I think if it hadn’t been for us sending reassuring messages telling people not to come to the hospital, there would have been about three hundred people there. My stabbing had all the hallmarks of an Islamophobic hate attack. My community already felt vulnerable and under threat. The police had a potential terrorist case on their hands and the media had a story to tell. It was not taking much for people to start making up their own stories. I later found out that our Islamic centre and the police had already released official statements regarding the incident and I also became aware that an urgent meeting was planned for that evening, which would include representatives from the CPS, the police and members of the local Muslim community. Serious questions needed to be addressed: was this a planned attack on the mosque; is there an extremist background to this crime; was the immediate safety of our neighbours and the wider community at risk? I presume the police would have also been concerned about the potential backlash from such an incident. It was reassuring when I found out about this meeting and the fact that such questions were being taken seriously at a high level. It was partly as a consequence of this meeting that it was decided the attack would be officially classified as a hate crime.

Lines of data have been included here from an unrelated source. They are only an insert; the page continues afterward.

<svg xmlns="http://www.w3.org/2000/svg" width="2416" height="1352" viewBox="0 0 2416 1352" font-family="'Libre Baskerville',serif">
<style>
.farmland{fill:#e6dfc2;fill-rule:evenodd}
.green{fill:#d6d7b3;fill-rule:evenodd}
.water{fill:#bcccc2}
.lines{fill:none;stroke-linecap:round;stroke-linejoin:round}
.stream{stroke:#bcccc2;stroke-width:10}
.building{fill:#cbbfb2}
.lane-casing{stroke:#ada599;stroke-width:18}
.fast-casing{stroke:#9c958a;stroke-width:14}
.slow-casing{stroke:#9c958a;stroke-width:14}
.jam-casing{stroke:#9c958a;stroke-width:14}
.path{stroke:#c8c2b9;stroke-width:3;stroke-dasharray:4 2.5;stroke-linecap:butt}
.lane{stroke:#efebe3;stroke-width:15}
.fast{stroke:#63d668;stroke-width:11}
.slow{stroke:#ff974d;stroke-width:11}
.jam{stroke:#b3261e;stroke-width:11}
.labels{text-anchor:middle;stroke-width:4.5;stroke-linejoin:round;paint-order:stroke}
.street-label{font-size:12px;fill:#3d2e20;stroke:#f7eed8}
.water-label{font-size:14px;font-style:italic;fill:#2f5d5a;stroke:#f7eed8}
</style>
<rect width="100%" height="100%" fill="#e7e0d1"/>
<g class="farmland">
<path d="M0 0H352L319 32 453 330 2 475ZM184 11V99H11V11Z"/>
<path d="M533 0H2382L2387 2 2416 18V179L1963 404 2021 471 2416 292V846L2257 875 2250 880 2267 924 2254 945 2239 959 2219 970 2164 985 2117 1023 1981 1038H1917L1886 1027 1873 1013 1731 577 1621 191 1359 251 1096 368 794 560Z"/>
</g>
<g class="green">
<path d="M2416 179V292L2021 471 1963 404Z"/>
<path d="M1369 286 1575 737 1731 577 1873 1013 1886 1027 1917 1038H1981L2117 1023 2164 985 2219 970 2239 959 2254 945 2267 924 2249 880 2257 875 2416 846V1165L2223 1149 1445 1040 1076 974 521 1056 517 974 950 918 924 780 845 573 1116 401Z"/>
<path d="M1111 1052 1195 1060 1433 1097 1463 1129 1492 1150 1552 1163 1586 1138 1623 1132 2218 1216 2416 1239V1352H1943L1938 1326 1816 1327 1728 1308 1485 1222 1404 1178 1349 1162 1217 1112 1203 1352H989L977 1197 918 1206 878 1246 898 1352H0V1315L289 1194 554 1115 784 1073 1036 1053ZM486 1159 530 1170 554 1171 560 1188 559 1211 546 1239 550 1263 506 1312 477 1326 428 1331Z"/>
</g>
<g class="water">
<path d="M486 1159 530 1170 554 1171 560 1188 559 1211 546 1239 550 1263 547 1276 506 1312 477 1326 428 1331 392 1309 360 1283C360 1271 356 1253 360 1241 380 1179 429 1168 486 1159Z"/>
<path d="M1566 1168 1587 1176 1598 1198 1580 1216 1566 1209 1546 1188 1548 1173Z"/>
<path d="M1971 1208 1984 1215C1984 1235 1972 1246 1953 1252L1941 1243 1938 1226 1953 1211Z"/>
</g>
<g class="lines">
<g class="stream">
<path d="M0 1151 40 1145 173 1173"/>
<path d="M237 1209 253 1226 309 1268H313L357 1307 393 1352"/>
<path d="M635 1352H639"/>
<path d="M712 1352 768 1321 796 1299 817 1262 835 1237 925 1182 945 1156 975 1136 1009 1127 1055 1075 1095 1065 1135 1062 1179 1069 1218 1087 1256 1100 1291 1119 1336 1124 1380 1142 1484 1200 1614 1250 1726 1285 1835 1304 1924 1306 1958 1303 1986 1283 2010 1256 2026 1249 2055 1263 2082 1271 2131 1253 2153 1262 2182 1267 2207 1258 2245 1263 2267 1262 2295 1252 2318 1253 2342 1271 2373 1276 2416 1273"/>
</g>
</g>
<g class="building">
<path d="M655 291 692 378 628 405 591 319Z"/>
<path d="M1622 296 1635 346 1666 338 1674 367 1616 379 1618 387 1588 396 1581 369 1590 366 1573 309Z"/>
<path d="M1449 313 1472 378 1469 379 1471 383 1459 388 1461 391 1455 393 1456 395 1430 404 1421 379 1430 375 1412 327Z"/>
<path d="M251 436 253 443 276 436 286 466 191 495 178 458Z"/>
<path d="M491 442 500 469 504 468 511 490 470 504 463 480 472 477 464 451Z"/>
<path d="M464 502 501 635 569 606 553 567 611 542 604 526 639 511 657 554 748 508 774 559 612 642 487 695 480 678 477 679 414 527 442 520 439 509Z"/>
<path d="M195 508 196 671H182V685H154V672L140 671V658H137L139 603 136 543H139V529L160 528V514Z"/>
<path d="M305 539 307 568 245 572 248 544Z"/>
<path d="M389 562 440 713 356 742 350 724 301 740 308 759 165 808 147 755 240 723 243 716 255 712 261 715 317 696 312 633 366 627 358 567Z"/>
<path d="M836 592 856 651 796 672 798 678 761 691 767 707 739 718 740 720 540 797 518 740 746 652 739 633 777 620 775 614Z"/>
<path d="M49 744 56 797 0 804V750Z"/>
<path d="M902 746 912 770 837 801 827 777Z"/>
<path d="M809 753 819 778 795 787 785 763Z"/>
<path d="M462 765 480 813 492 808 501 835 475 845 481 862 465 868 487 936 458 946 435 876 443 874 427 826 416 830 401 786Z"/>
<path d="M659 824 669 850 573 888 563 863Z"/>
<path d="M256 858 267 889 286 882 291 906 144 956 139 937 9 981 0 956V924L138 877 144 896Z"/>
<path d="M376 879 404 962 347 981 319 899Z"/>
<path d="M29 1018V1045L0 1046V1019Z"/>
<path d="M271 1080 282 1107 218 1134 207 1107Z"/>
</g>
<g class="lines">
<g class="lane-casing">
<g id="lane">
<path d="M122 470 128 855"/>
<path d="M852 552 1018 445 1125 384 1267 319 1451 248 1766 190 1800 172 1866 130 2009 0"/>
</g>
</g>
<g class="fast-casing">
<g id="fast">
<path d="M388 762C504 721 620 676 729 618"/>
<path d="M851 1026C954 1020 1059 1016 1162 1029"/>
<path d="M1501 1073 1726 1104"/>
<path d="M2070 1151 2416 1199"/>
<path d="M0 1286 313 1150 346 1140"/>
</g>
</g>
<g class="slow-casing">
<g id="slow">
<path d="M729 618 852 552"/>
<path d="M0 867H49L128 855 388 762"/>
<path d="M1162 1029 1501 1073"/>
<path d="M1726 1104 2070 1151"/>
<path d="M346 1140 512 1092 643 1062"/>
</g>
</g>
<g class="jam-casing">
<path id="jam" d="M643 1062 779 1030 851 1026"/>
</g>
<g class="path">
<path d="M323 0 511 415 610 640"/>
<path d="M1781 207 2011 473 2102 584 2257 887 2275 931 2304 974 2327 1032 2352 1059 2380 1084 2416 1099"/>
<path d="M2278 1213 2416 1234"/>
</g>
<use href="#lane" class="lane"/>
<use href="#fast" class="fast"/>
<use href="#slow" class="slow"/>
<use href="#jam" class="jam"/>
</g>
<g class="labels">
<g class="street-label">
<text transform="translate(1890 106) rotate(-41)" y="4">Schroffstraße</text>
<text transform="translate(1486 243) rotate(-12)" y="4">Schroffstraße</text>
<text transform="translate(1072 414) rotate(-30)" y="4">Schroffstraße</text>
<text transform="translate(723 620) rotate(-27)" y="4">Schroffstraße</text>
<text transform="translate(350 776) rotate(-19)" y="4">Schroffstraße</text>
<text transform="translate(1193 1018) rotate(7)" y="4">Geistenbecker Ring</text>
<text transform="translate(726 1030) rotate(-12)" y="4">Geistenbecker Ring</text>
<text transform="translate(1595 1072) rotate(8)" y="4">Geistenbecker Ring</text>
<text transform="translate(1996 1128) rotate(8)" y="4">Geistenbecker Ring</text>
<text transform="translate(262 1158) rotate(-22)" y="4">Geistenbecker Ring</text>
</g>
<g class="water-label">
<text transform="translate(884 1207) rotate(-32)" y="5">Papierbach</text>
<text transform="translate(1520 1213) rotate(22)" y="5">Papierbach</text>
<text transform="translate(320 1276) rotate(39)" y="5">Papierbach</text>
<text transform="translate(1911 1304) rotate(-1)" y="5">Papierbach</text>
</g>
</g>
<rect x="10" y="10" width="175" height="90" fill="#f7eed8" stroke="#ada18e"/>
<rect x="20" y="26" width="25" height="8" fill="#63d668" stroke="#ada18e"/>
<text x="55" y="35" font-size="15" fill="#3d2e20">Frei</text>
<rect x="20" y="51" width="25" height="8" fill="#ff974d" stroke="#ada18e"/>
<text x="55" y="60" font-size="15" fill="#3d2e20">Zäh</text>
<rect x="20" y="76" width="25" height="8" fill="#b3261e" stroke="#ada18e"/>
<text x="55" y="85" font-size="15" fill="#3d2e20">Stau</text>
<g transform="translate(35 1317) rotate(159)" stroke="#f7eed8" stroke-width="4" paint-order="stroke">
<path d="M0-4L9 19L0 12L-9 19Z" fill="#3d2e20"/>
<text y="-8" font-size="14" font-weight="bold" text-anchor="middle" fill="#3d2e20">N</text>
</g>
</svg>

By the time we arrived home, the short video taken soon after the stabbing had already been viewed in Pakistan, Jordan, Iraq, Israel, Russia, Australia and the UAE! It was on a global trip. The heading did not need much elaboration: “Muslim Imam and surgeon stabbed in an unprovoked attack as he entered his local mosque”. The sentiments were already heading in one direction and feelings were running high. However, as we arrived home and opened the front door, all seemed finally calm. We asked friends to give us some privacy that evening, reassuring everyone that we were fine, but we just needed time to recover and, God willing, we would take things from there the following day.
Both of my sons were at home when we got back, Ahmad is the younger, then 13, and Oaiss was 20. They both knew early on that I was OK. When we arrived home, they were calm and relaxed and already back on their computers. The house felt calm with no excitement and very little commotion. I did not feel like watching TV and Syrsa and I just wanted to sit together and get our breath back. My daughter Assma lived in London then, though at the time of the incident she was on a short break in Barcelona. She had already gotten the news and seen the short video! She needed to hear my voice and we quickly phoned to reassure her.